Closing off our wander with a delicious meal at The Joint in the Bywater (our favorite meal of the trip), we then proceeded to repeat our first night in New Orleans: drinking bourbon on Frenchman Street, talking to French(wo)men on Bourbon Street, and stopping at various other establishments in between and after, enjoying the vibes, the music, and everything the New Orleans nightlife has to offer. A great way to end the trip.

the joint
Vaughan’s, a typical New Orleans bar. Fierce on the outside, friendly on the inside. 


  • We loved the Abita’s Andygator beer. It’s strong (9%) but doesn’t taste it whatsoever. When it came to getting our buzz on, we much preferred drinking one of those to two standard beers.
  • Somebody needs to write a guidebook on the Dirty South catered towards backpackers. It was disappointingly and frustratingly difficult to find the type of authentic Southern experience we were looking for. All roads seemed to lead to the nondescript highways that look the same as anywhere else in the country, full of nation-wide fast food chains and gas stations. We lost quite a bit of the short time we had with our rental car driving around places that were not particularly “Southern” at all. Either someone should make the guidebook or, if you’re planning on doing a trip, make sure you do plenty of research beforehand (we did, um… none).
  • On Broad Street by the edge of the Treme neighborhood we ran into the only Whole Foods we’d seen the whole trip. We went in to get some healthy snacks and were surprised to see how few other people were there. The location and time of our visit (early afternoon) had something to do with it, but I’ve never seen a Whole Foods so quiet. More proof of the unhealthy (for the body) culture down here. This coincides with what a California-transplant bartender told us about her experience living in New Orleans. While she loves the city, she “hates all the fat people” and struggles to live healthily. When she signed up at a cross fit gym there, the managers were surprised to learn she wasn’t a professional athlete or anything, because it was so unusual for a regular Joe to work out at a place like theirs.
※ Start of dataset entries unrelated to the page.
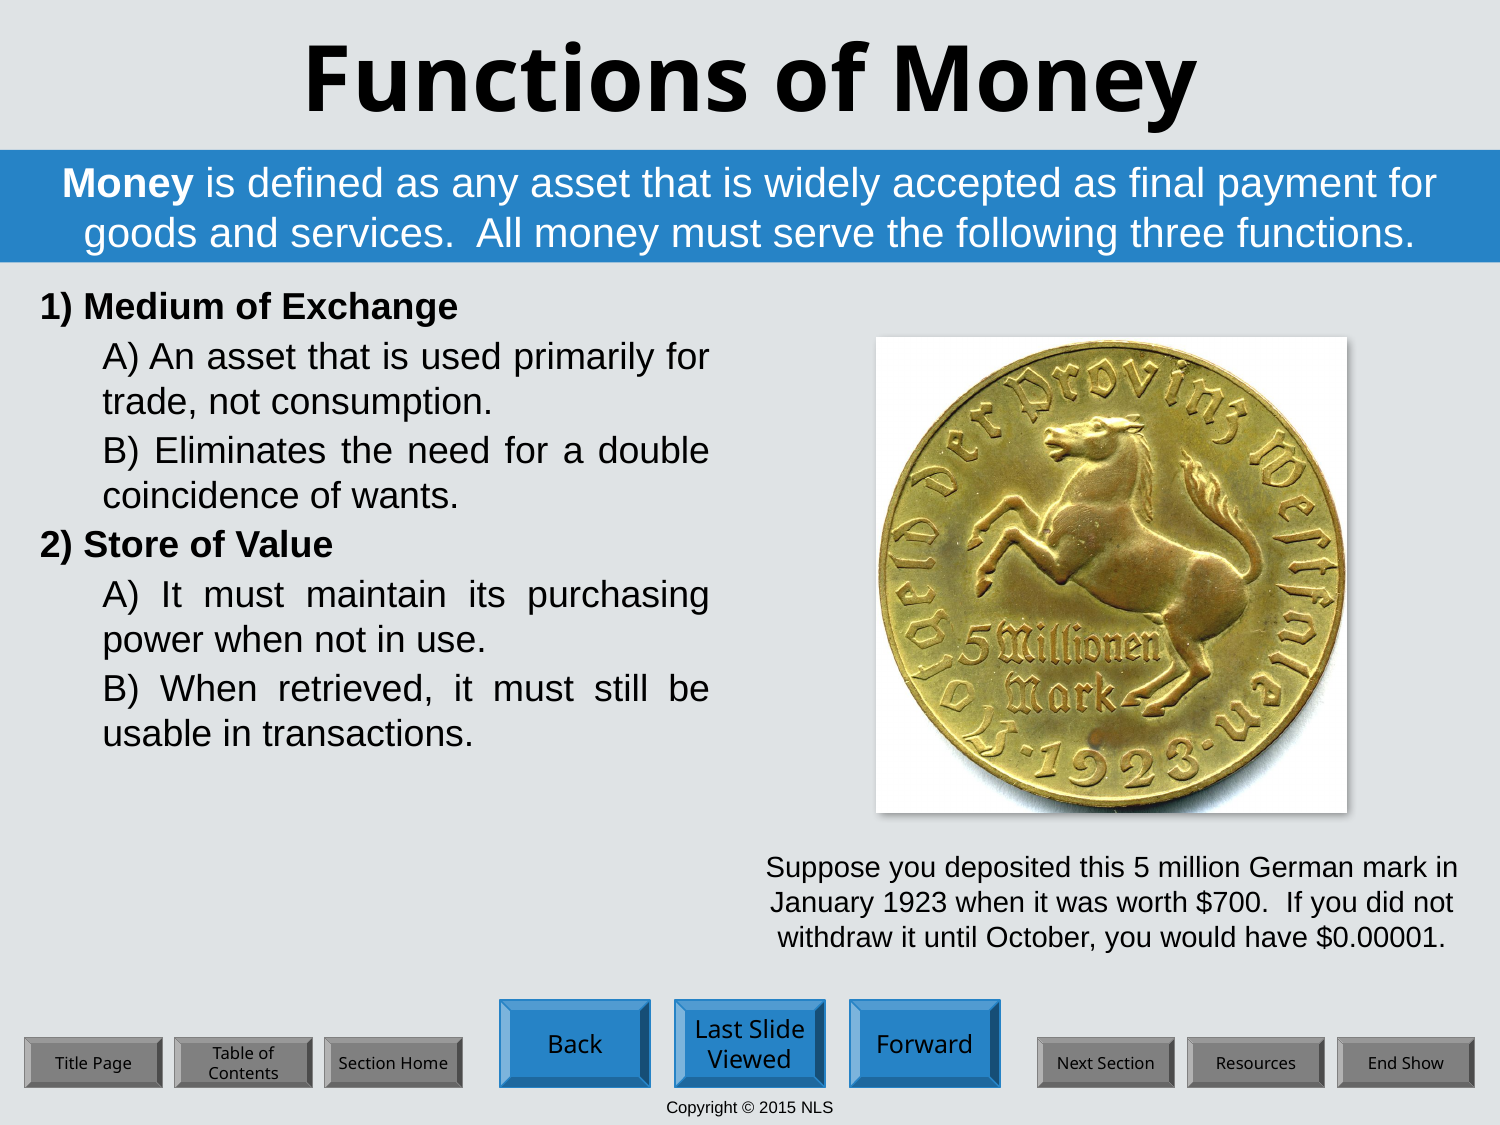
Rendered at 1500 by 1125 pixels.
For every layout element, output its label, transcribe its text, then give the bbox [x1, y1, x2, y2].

text_box Money is defined as any asset that is widely accepted as final payment for goods and services. All money must serve the following three functions. [0, 149, 1500, 263]
picture [876, 337, 1347, 813]
text_box B) Eliminates the need for a double coincidence of wants. [87, 418, 725, 512]
text_box Suppose you deposited this 5 million German mark in January 1923 when it was worth $700. If you did not withdraw it until October, you would have $0.00001. [750, 841, 1475, 961]
text_box A) It must maintain its purchasing power when not in use. [87, 562, 725, 656]
text_box B) When retrieved, it must still be usable in transactions. [87, 656, 725, 762]
text_box 2) Store of Value [24, 512, 725, 573]
title Functions of Money [0, 0, 1500, 149]
text_box A) An asset that is used primarily for trade, not consumption. [87, 324, 725, 418]
text_box 1) Medium of Exchange [24, 274, 725, 335]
  • Unless you want to be a fat ass glutton (nothing wrong with that), always go for the smallest option when ordering food down here. For example, we bought a full-sized po’ boy at Parkway and each had half, or we ordered the lunch-sized entrée instead of the full-sized one. We tried to do this everywhere we ate and always left satisfied, and with a little extra money in our pockets on top. Worst-case scenario, you can always spend the money you saved on getting the smaller serving to try something else and something different after.
  • If you’re looking for a hostel in New Orleans, my recommendation would be India House. Auberge New Orleans was nice as well, but India House had more bathrooms, a pool, and just a generally cooler vibe. It is much bigger than Auberge, so if you’re looking for a more low-key experience you may like Auberge, but people there party hard all the same.
  • Eat at The Joint in the Bywater. It was our favorite BBQ of the whole trip. Nothing more to say. Just go.



1 Comment

  1. Sounds like you learned some hard truths about the South… no one’s healthy, everything costs money. Before I moved here I had a very romanticized view of it as well, probably thanks to the movies.